On Tuesday, DCist reported the latest restaurant victim of the sad economy: Mocha Hut. The independent coffee shop was one of our favorite affordable weekend-brunch spots—we’ll miss the Belgian waffles and eggs on toast. There will be new owners come April, although it’s not clear if it’ll still be a coffee shop.
Citronelle’s star sommelier, Mark Slater, is leaving the four-star restaurant to take over the wine program at Michael Landrum’s Ray’s empire. He’ll focus mostly on Ray’s the Steaks. Landrum told Tim Carman at the Washington City Paper that Slater will triple the size of the current wine list. A commenter guessed that Slater and Landrum will open a wine bar and call it Ray’s a Glass.
On Corby Kummer’s new food blog for The Atlantic, journalist Terrence Henry gave his own take on the Slater news, likening it to “Steve Jobs leaving Apple to go develop next-gen products for a tech start-up in Mumbai.” But, he says, Slater’s move says something about the future of restaurants in the midst of a recession. Which prompts him to mention Ballston’s Pupatella cart, which Henry says serves “one of the best pizzas in town.”
Meanwhile, another big-name sommelier is landing at Citronelle: Kathryn Morgan, who’s worked at Occidental, Tosca, and most recently, 2941.
Soon-to-be restaurants often suffer the curse of the opening-date-announcement: As soon as the owners tell the public they’ll be ready for business, plans get delayed. Such is the case for the Neighborhood Restaurant Group, which announced April 2008 as the opening date for Birch & Barley/ChurchKey, a three-level restaurant to replace the vacated Dakota Cowgirl near Logan Circle. When April 2008 came and went, the owners said that construction would be complete by October 2008. Still nothing. Tim Carman asked NRG co-owner Michael Babin to explain the delay, and it’s the usual: permits, construction, plumbing. Babin guesses we’ll see the place open by summer. We’re guessing that means summer 2010.
Logan Circle will soon have an indie coffee shop, reports Metrocurean. Mid-City Cafe will reportedly open in April and serve Counter Culture coffee (the fair-trade company also supplies Big Bear Cafe and Cowgirl Creamery). This is owner Mick Mier’s second business in less than a year: Last fall he opened 1905 near the U Street corridor.
Today, First Lady Michelle Obama will begin digging a plot on the White House lawn for a vegetable garden. Since President Obama’s victory in November, locavores have been clamoring for him to plant fresh produce in front of his new home. Perhaps the loudest voice belonged to Alice Waters, the longtime revolutionary behind the local-eating movement. Last Sunday, in an interview on 60 Minutes, Waters said she’s “been talking nonstop about an edible landscape at the White House” and that it’ll say something about the “nourishment of the nation.” One vegetable you won’t see in the garden? Beets. President Obama doesn’t care for them.

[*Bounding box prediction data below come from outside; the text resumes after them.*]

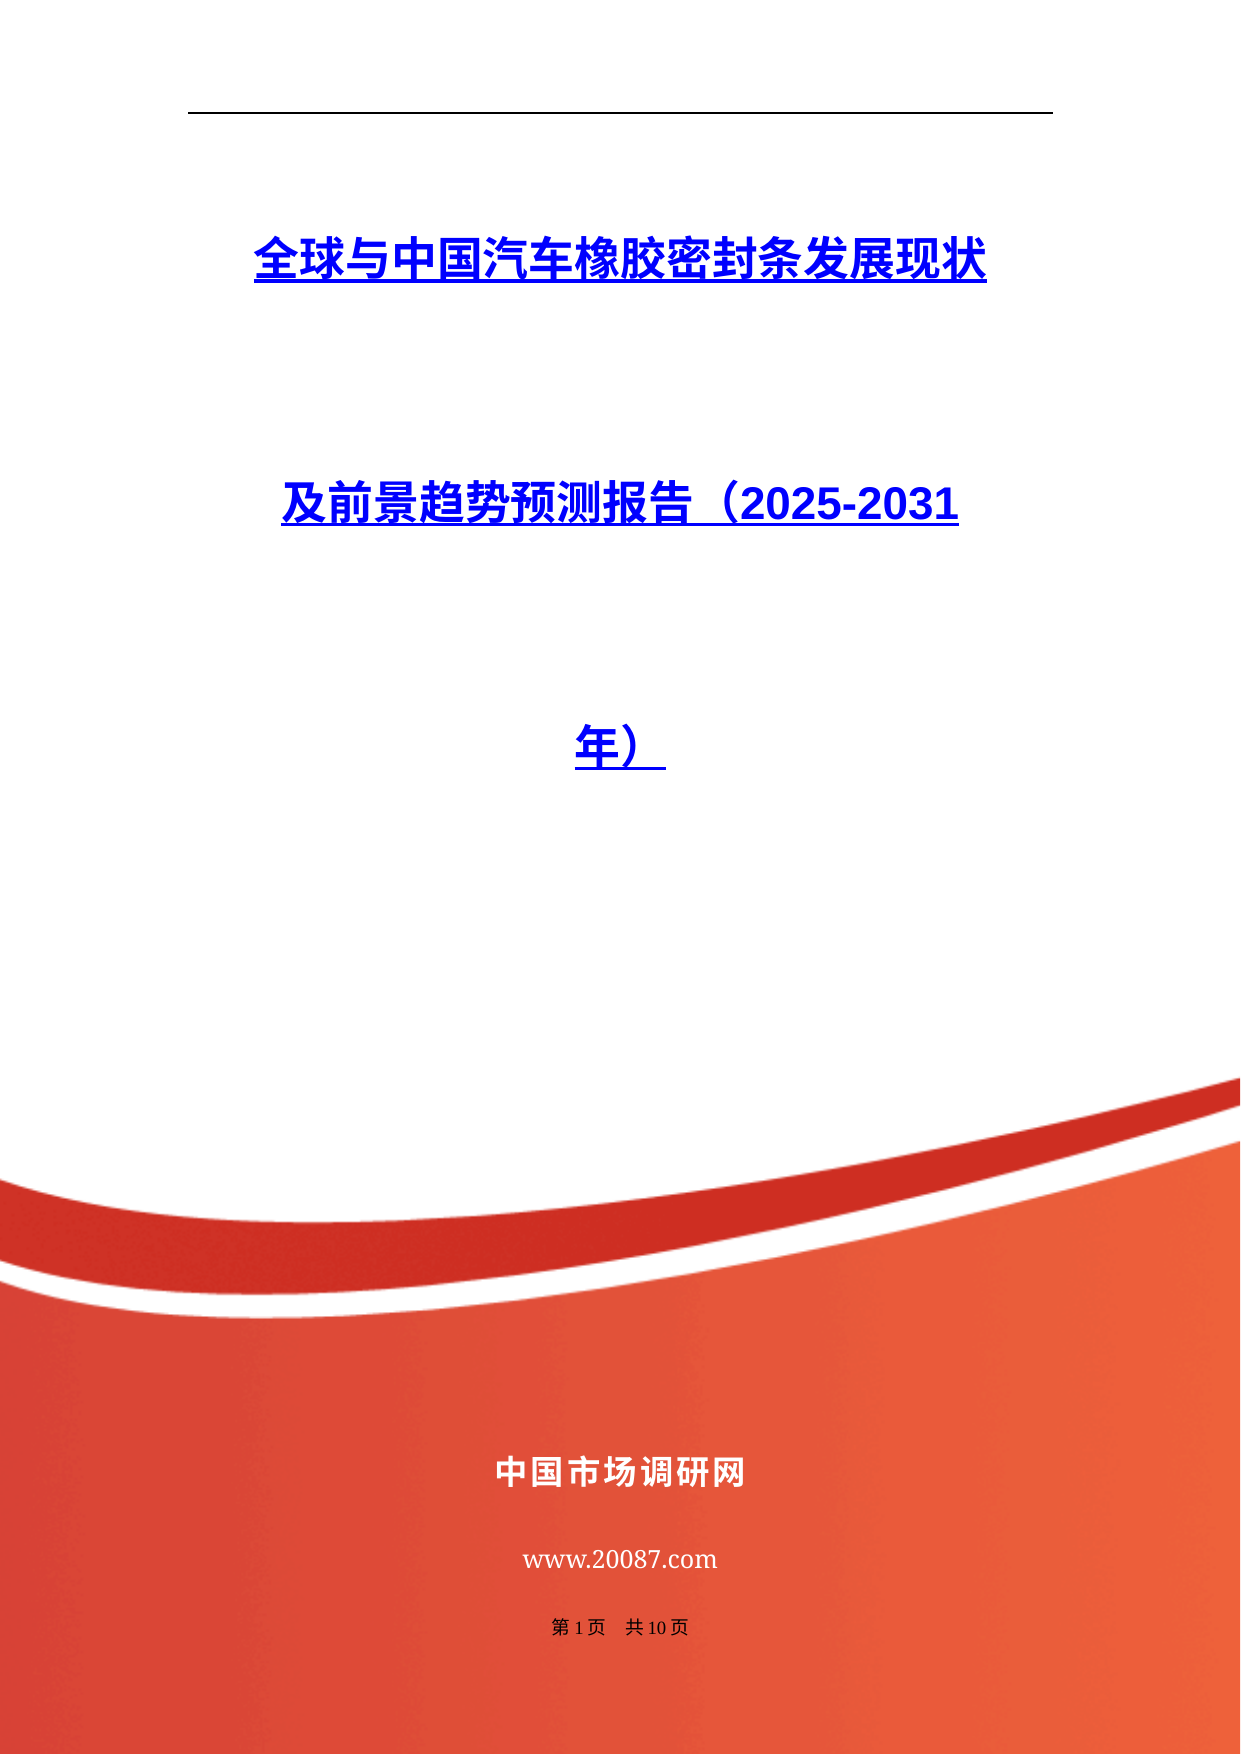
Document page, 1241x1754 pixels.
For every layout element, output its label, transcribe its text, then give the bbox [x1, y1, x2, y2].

table_header 全球与中国汽车橡胶密封条发展现状及前景趋势预测报告（2025-2031年） [188, 207, 1053, 871]
subtitle 中国市场调研网 [187, 1437, 1053, 1502]
picture [0, 1006, 1241, 1754]
text www.20087.com [187, 1526, 1053, 1591]
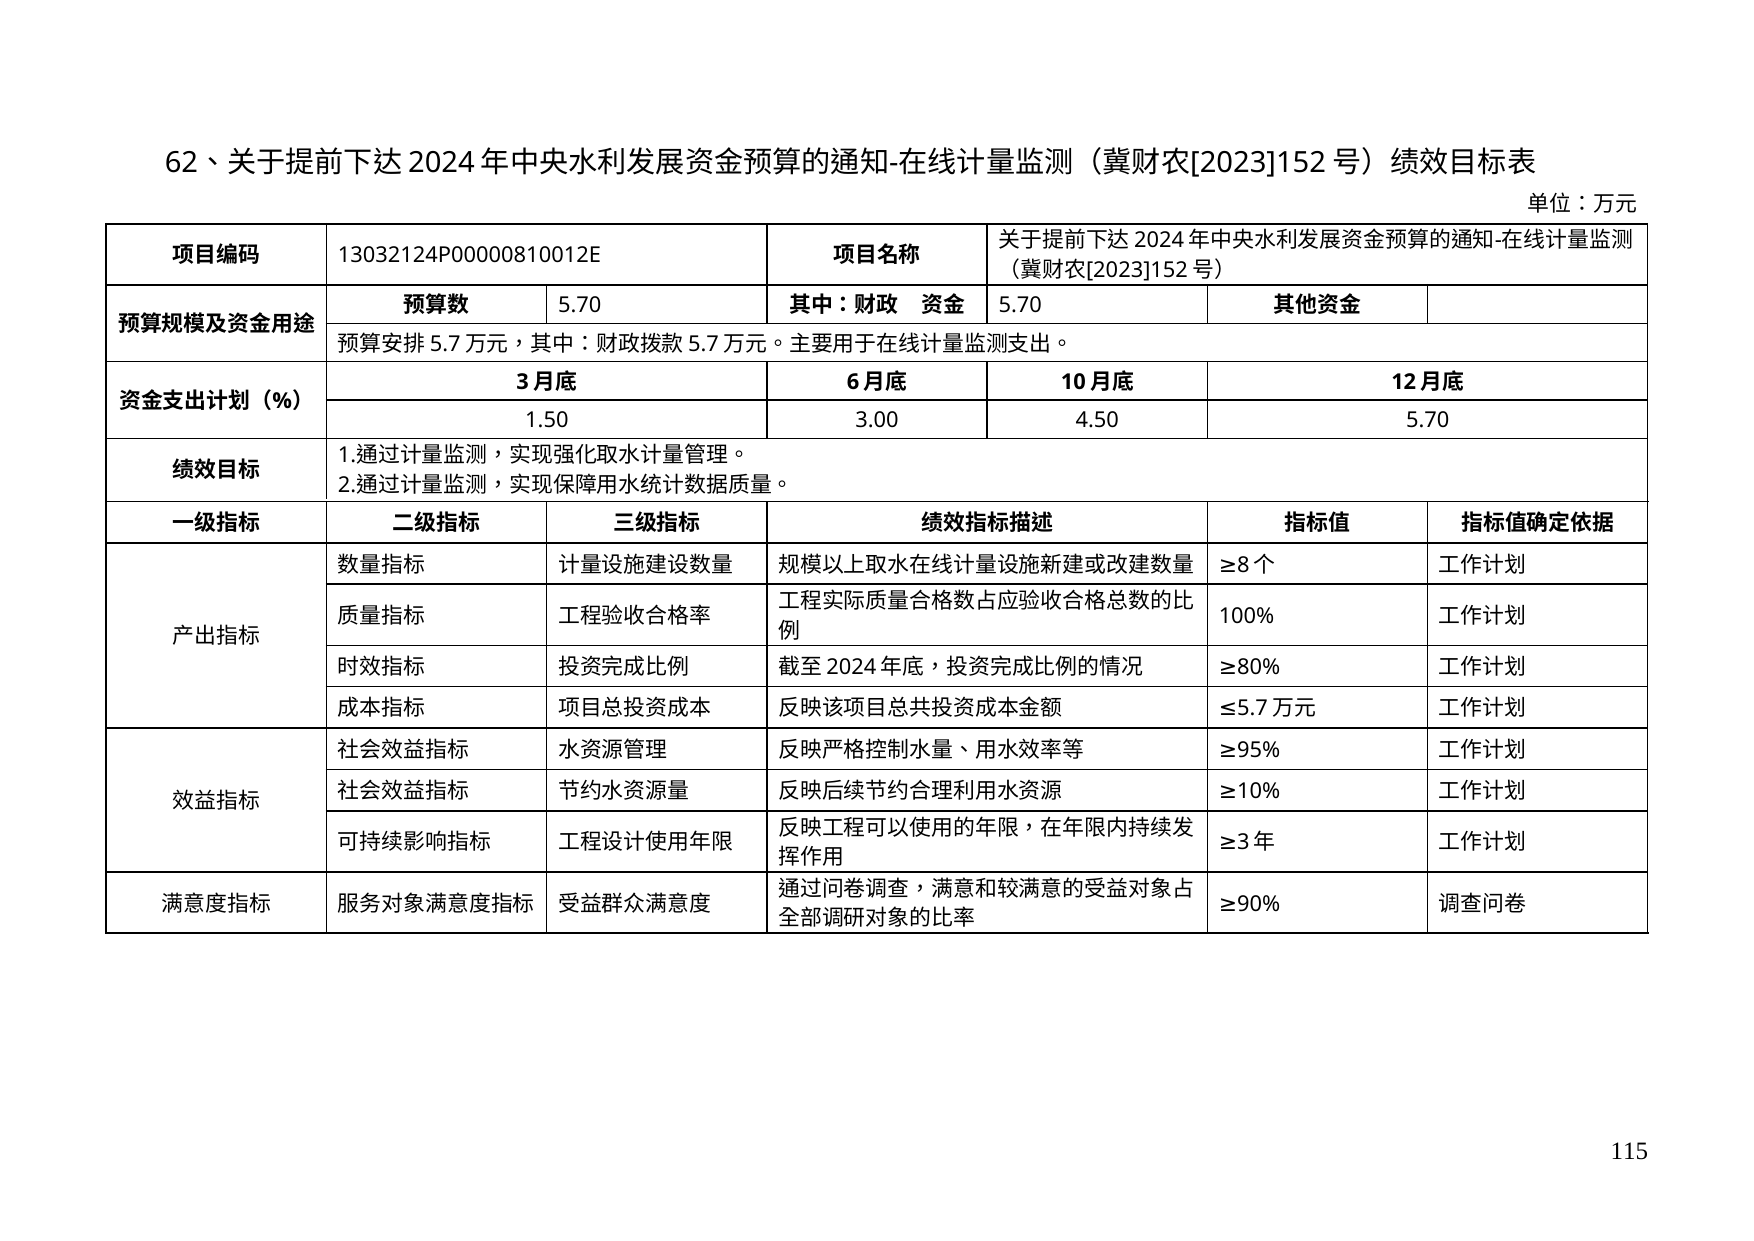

Jose Andres, the DC-based Spanish chef whose empire includes Jaleo, Zaytinya, Oyamel, Cafe Atlantico, and Minibar, recently opened The Bazaar in Los Angeles. And the jury has spoken: New York Times critic Frank Bruni praised what he called a “phantasmagorical” restaurant for its nods to both ultra-modern, Minibar-like gastronomy and more traditional cooking. Corby Kummer, on the other hand, was less than impressed with the service that was only amicable once the staff realized a member of his dinner party knew a guy who knows a guy. He did note briefly, however, that the food was fantastic.